Not at C:\STUFF\BIN.MKS\python.exe
Found C:\PROGRAM FILES\PYTHON\python.exe
PATH start C:\WINDOWS;C:\WINDOWS;C:\WINDOWS\COMMAND;C:\STUFF\BIN.MKS;
C:\PROGRAM FILES\PYTHON
PATH unchanged
PYTHONPATH start:
C:\PP2ndEd\examples\Part3;C:\PP2ndEd\examples\Part2;C:\PP2ndEd\examples\
Part2\Gui;C:\PP2ndEd\examples
Exists C:\PP2ndEd\examples\Part3
Exists C:\PP2ndEd\examples\Part2
Exists C:\PP2ndEd\examples\Part2\Gui
Exists C:\PP2ndEd\examples
PYTHONPATH unchanged
Spawning: C:\PP2ndEd\examples\PyDemos.pyw

And finally, here is the trace output of a launch on my Linux system; because Launcher is written with portable Python code and library calls, environment configuration and directory searches work just as well there:

[mark@toy ~/PP2ndEd/examples]$ unsetenv PYTHONPATH
[mark@toy ~/PP2ndEd/examples]$ python Launcher.py
/home/mark/PP2ndEd/examples . / :
starting on linux2...
Looking for python on ['/home/mark/bin', '.', '/usr/bin', '/usr/bin', '/usr/local/
bin', '/usr/X11R6/bin', '/bin', '/usr/X11R6/bin', '/home/mark/
bin', '/usr/X11R6/bin', '/home/mark/bin', '/usr/X11R6/bin']
Not at /home/mark/bin/python
Not at ./python
Found /usr/bin/python
Using this Python executable: /usr/bin/python
Press <enter> key
Using this examples root directory: /home/mark/PP2ndEd/examples
Press <enter> key
PATH start /home/mark/bin:.:/usr/bin:/usr/bin:/usr/local/bin:/usr/X11R6/bin:/bin:/
usr
/X11R6/bin:/home/mark/bin:/usr/X11R6/bin:/home/mark/bin:/usr/X11R6/bin
PATH unchanged
PYTHONPATH start:

Adding /home/mark/PP2ndEd/examples/Part3
Adding /home/mark/PP2ndEd/examples/Part2
Adding /home/mark/PP2ndEd/examples/Part2/Gui
Adding /home/mark/PP2ndEd/examples
PYTHONPATH updated:
/home/mark/PP2ndEd/examples/Part3:/home/mark/PP2ndEd/examples/Part2:/home/
mark/PP2ndEd/examples/Part2/Gui:/home/mark/PP2ndEd/examples:
Environment configured
Press <enter> key
Spawning: /home/mark/PP2ndEd/examples/Part2/Gui/TextEditor/textEditor.py
Spawning: /home/mark/PP2ndEd/examples/Part2/Lang/Calculator/calculator.py
Spawning: /home/mark/PP2ndEd/examples/PyDemos.pyw
Spawning: /home/mark/PP2ndEd/examples/echoEnvironment.pyw

In all of these launches, the Python interpreter was found on the system search-path, so no real searches were performed (the "Not at" lines near the top represent the module's which function). In a moment, we'll also use the Launcher's which and guessLocation functions to look for web browsers in a way that kicks off searches in standard install directory trees. Later in the book, we'll use this module in other ways -- for instance, to search for demo programs and source code files somewhere on the machine, with calls of this form:

C:\temp>python
>>> from PP2E.Launcher import guessLocation
>>> guessLocation('hanoi.py')
Searching for hanoi.py in C:\Program Files\Python
Searching for hanoi.py in C:\temp\examples
Searching for hanoi.py in C:\Program Files
Searching for hanoi.py in C:\
'C:\\PP2ndEd\\cdrom\\Python1.5.2\\SourceDistribution\\Unpacked\\Python-1.5.2
\\Demo\\tkinter\\guido\\hanoi.py'

>>> from PP2E.Launcher import findFirst
>>> findFirst('.', 'PyMailGui.py')
'.\\examples\\Internet\\Email\\PyMailGui.py'

Such searches aren't necessary if you can rely on an environment variable to give at least part of the path to a file; for instance, paths scripts within the PP2E examples tree can be named by joining the PP2EHOME shell variable, with the rest of the script's path (assuming the rest of the script's path won't change, and we can rely on that shell variable being set everywhere).

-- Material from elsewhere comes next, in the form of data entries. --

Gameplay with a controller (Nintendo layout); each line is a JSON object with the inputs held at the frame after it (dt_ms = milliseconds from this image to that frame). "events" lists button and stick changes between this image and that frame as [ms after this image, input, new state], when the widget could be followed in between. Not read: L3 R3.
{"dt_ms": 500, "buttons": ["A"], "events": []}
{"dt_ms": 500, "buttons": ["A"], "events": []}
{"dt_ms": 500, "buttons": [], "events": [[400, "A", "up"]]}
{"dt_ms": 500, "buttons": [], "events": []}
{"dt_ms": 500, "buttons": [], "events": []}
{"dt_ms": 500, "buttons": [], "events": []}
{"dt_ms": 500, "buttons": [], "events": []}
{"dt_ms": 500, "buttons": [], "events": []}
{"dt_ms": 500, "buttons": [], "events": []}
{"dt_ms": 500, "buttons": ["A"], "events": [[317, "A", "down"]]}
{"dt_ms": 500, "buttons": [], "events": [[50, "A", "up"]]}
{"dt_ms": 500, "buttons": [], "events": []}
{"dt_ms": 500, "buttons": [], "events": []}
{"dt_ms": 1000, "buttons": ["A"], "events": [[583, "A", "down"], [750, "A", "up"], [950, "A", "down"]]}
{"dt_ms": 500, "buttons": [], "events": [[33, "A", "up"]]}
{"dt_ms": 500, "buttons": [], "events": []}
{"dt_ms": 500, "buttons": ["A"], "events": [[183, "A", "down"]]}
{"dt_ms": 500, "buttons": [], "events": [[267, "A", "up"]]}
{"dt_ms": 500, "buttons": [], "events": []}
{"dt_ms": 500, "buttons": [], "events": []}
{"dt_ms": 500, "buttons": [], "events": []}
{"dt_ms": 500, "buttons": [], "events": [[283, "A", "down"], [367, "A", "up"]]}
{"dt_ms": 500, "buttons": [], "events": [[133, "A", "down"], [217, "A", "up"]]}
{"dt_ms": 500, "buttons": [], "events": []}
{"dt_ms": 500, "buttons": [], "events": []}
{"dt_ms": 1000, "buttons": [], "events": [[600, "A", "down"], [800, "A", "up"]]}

Some scripts may also be able to compose relative paths to other scripts using the sys.path[0] home-directory indicator added for imports (see Section 2.7). But in cases where a file can appear at arbitrary places, searches like those shown previously are sometimes the best scripts can do. The earlier hanoi.py program file, for example, can be anywhere on the underlying machine (if present at all); searching is a more user-friendly final alternative than simply giving up.

Finding Programs on Windows

Per a tip from a Python Windows guru, it may also be possible to determine the location of the installed Python interpreter on Windows with platform-specific code like this:

import _winreg
try:
   keyname = "SOFTWARE\\Microsoft\\Windows\\"
             +
             "CurrentVersion\\AppPaths\\python.exe"
   pyexe   =_winreg.QueryValue(
            _winreg.HKEY_LOCAL_MACHINE, keyname)
except _winreg.error:
    # not found

This code uses the _winreg module (new as of Python 1.6) to find Python if it has been installed correctly. The same sort of code will work for most other well-installed applications (e.g., web browsers), but not for some other kinds of files (e.g., Python scripts). It's also too Windows-specific to cover better in this text; see Windows resources for more details.

4.6.3 Launching Web Browsers Portably

Web browsers can do amazing things these days. They can serve as document viewers, remote program launchers, database interfaces, media players, and more. Being able to open a browser on a local or remote page file from within a script opens up all kinds of interesting user-interface possibilities. For instance, a Python system might automatically display its HTML-coded documentation when needed, by launching the local web browser on the appropriate page file.^[5] Because most browsers know how to present pictures, audio files, and movie clips, opening a browser on such a file is also a simple way for scripts to deal with multimedia.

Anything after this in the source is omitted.